§ **EXTRACT TO READ**:
--------------------------------

Before a developer submits a PR, they simply run a command in the CLI:

kiro-cli chat --agent code-reviewer
> Please review the differences between feature/login-page and develop

The Agent performs the following steps:

Calls git diff to get the changes.
Reads rules.md to load the rules.
Scans the diff line-by-line, matching against violations.
Generates a structured Markdown report.

The output report looks like this:

# Code Review Report

## 🔴 Critical Issues (Must Fix)

### [RULE-C001] LoginPresenter.kt:45

**Issue**: Using !! for forced unwrapping
**Code**: `val token = user!!.token`
**Suggested Fix**: `val token = user?.token ?: ""`

## 🟡 Important Issues (Should Fix)

### [RULE-I001] LoginActivity.kt:20

**Issue**: UI initialization after Coroutine may cause display delay.

## ✅ Good Practices

- Correctly handled lifecycle using `viewBinding`.

The Impact of Changes

Since introducing this Code Review Agent, several significant changes have occurred in our team:

CR Time Cut in Half: Human reviewers no longer need to spend time catching trivial issues like “incorrect naming” or “broken formatting,” allowing them to focus on business logic and architecture.
Lower Emotional Cost: Being corrected by a robot feels much better than being corrected by a colleague 😂.
Faster Onboarding: The Agent’s report is an excellent teaching tool. Newcomers can run the Agent before submitting code to learn the project’s standards.
Living Documentation: Previously, the Coding Style on the Wiki was ignored. Now, it has become the AI’s enforcement basis. Every time rules.md is updated, the entire team’s standards are synchronized.
Continuous Evolution of Rules: Through AI Code Review, we can encourage team members to constantly update and refine rules.md. When new pitfalls or better practices are discovered, everyone proactively initiates PRs to update the rules, allowing the standards to grow with the project.

Conclusion

“Automation is about respecting your time.”

By standardizing Code Review rules and delegating execution to AI, we haven’t just improved efficiency; more importantly, we’ve built an evolvable quality gatekeeping mechanism.

If you are struggling with your team’s code quality, try creating your own rules.md and Agent. Let AI become your team’s strictest yet most loyal gatekeeper!

--------------------------------

§ **ENTRIES PROVIDED**:
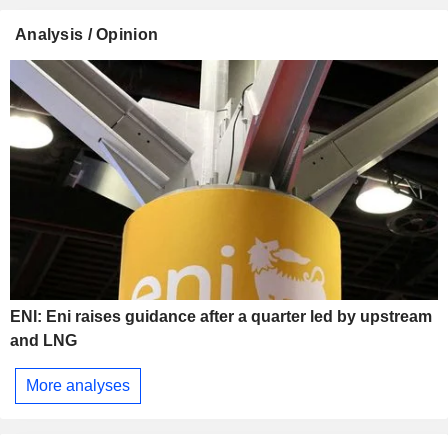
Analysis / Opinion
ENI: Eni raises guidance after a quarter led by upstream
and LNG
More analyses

--------------------------------

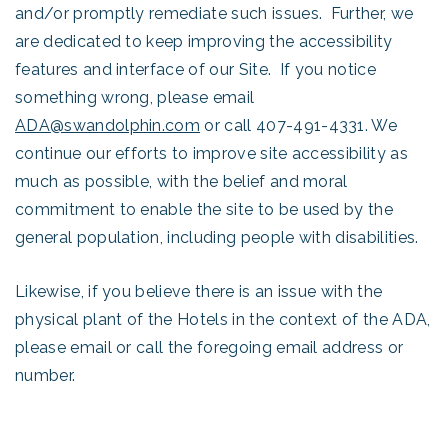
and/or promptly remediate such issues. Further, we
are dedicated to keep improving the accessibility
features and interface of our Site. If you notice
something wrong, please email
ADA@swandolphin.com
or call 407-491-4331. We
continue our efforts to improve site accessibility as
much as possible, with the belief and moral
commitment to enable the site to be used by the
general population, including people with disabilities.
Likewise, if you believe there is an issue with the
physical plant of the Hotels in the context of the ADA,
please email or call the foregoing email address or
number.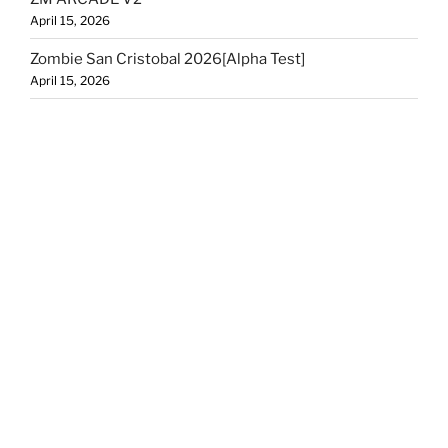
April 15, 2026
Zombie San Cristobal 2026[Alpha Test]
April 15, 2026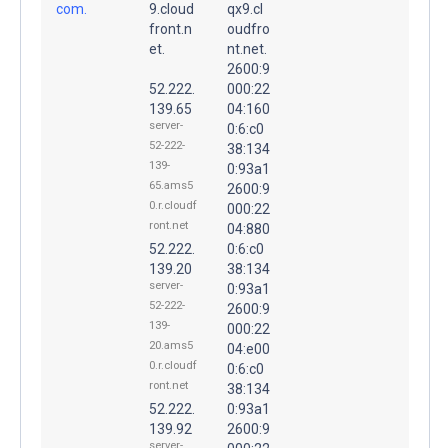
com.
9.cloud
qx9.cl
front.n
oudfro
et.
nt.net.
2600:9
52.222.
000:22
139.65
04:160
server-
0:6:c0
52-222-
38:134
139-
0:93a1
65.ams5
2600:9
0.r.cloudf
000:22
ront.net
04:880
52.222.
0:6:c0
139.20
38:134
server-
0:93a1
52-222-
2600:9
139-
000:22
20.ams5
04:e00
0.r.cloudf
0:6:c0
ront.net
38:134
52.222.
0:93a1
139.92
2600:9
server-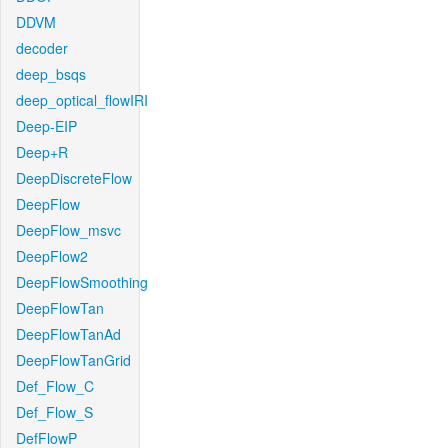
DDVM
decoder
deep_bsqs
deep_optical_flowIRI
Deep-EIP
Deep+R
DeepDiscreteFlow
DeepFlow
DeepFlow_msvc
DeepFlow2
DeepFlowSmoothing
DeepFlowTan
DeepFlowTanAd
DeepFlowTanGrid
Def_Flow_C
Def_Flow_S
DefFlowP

--------------------------------

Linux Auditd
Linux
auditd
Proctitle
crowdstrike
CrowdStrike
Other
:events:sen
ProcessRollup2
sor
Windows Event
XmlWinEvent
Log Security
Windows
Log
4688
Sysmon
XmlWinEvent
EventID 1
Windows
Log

--------------------------------

§ **REQUIRED WORK**:
Please answer these questions from the code review agent article:
1. Which file does the agent read to load the rules?
2. What rule ID is given for the issue in LoginPresenter.kt?
3. How much did the team's CR time change?

§ **ANSWER TO THE EXERCISE**:
1. rules.md
2. RULE-C001
3. It was cut in half.